═════ Extracted records ═════

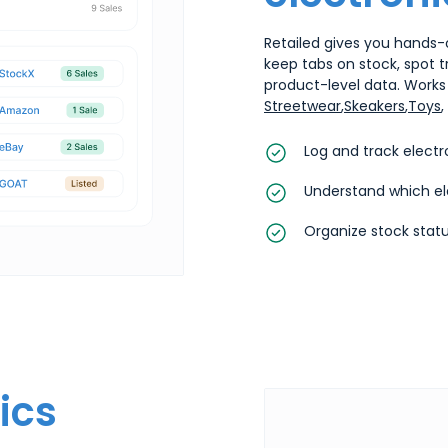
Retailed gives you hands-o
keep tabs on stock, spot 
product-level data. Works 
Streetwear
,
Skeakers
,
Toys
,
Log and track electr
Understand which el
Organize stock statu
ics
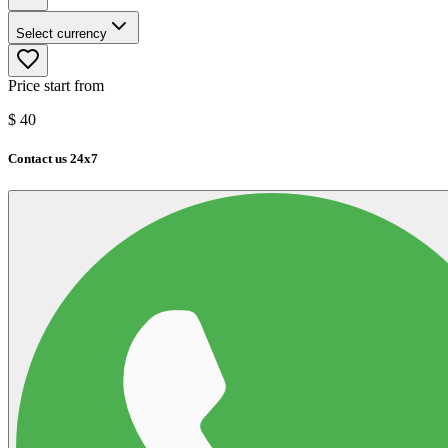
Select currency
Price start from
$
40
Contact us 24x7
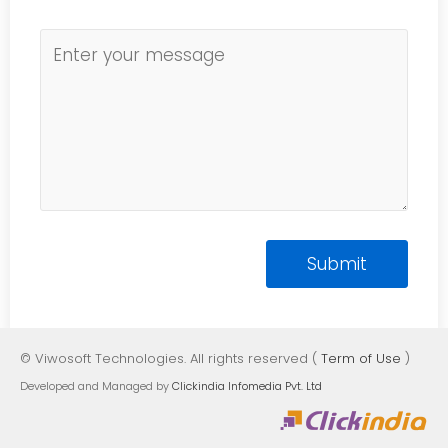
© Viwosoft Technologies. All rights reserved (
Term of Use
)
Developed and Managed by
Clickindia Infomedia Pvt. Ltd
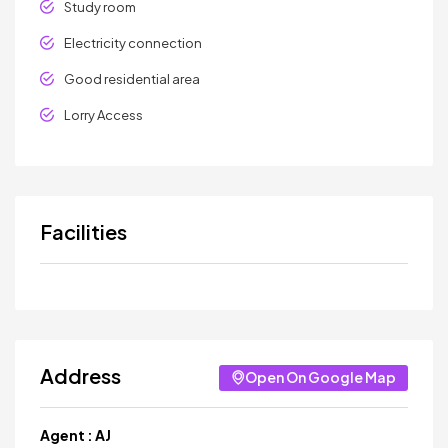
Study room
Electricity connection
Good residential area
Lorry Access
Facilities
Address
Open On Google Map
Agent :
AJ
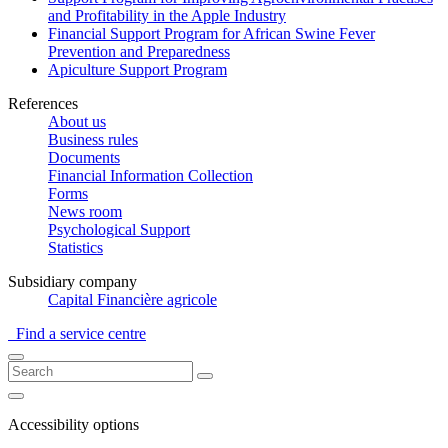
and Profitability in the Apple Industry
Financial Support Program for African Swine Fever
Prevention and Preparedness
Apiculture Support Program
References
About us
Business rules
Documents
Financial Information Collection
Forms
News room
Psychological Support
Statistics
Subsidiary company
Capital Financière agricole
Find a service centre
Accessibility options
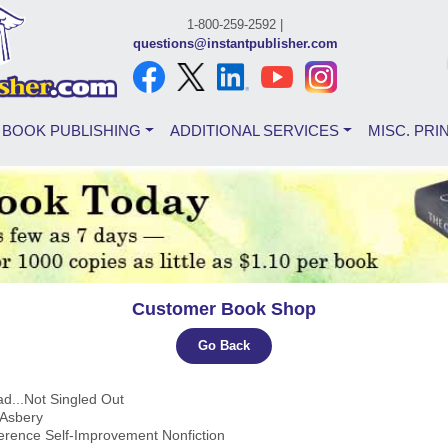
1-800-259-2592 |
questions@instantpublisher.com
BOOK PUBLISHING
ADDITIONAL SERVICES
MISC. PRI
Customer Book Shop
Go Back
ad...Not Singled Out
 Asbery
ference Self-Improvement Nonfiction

═════

▶ [Required work]
Please rewrite the lines of the items starting at the one that contains "and Profitability in the Apple Industry" and ending at the one that contains "Accessibility options" as a JSON list of strings, one string per line, with blank lines left out.

▶ [Result of this task]
[
  "and Profitability in the Apple Industry",
  "Financial Support Program for African Swine Fever",
  "Prevention and Preparedness",
  "Apiculture Support Program",
  "References",
  "About us",
  "Business rules",
  "Documents",
  "Financial Information Collection",
  "Forms",
  "News room",
  "Psychological Support",
  "Statistics",
  "Subsidiary company",
  "Capital Financière agricole",
  "Find a service centre",
  "Accessibility options"
]